Problem requirements: Read the records beneath this task and copy every line that contains the string "source".

******************************

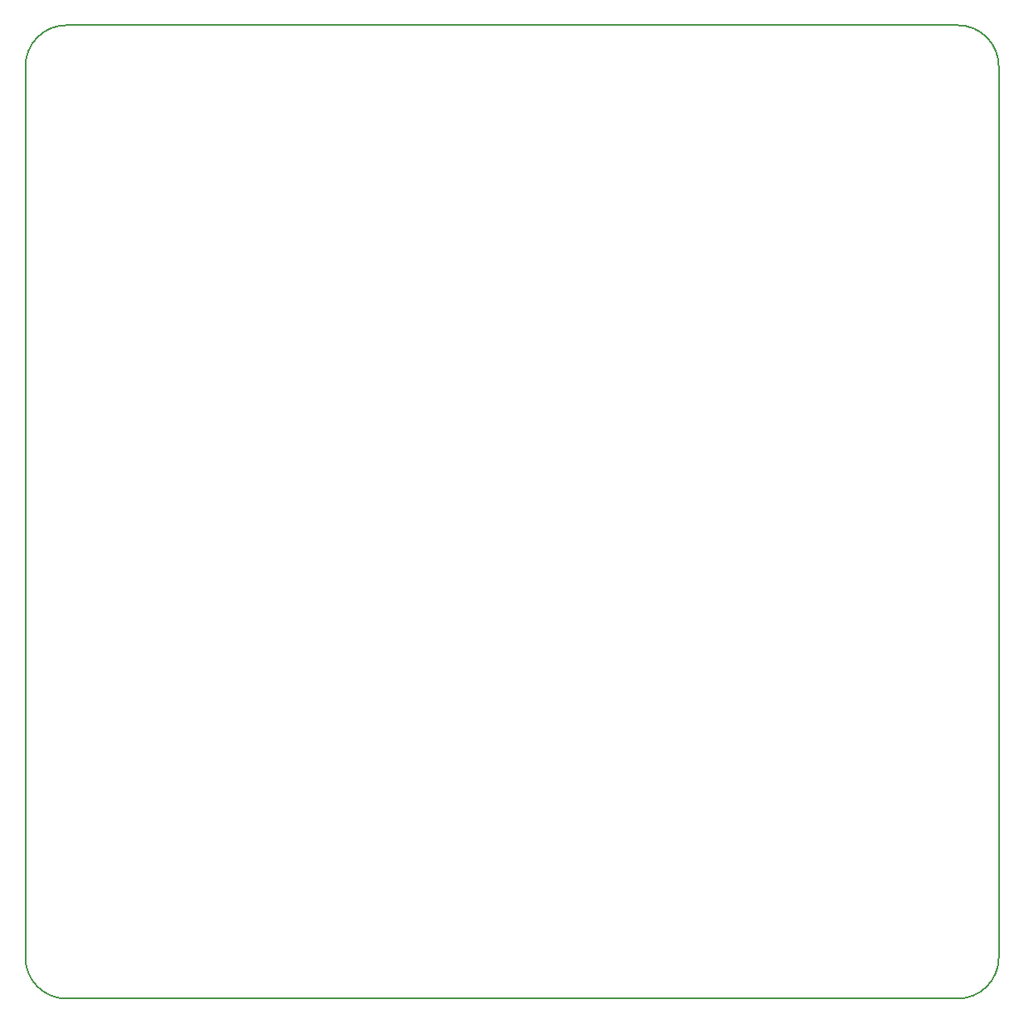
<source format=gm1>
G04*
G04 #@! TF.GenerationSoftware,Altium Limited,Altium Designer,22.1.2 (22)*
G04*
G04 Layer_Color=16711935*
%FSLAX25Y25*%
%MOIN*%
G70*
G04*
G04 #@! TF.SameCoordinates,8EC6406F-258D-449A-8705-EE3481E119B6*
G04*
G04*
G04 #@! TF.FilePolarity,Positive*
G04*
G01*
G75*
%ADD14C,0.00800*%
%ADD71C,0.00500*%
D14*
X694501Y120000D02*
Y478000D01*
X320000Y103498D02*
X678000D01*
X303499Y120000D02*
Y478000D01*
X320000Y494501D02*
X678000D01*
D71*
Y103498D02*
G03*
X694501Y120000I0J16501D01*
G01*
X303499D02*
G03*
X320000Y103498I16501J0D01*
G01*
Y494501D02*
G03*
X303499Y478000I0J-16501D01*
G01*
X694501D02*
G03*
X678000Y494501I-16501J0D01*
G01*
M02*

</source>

******************************

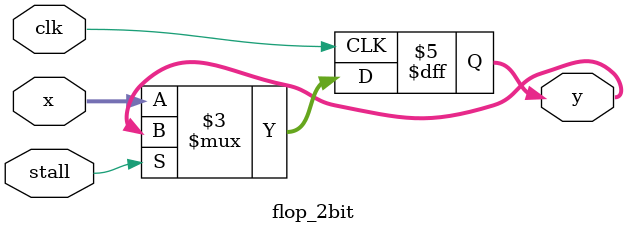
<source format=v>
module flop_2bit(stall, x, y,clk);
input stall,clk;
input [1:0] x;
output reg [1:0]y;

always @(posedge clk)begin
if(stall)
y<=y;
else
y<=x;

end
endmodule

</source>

******************************

Answer box:
<source format=gm1>
</source>
<source format=v>
</source>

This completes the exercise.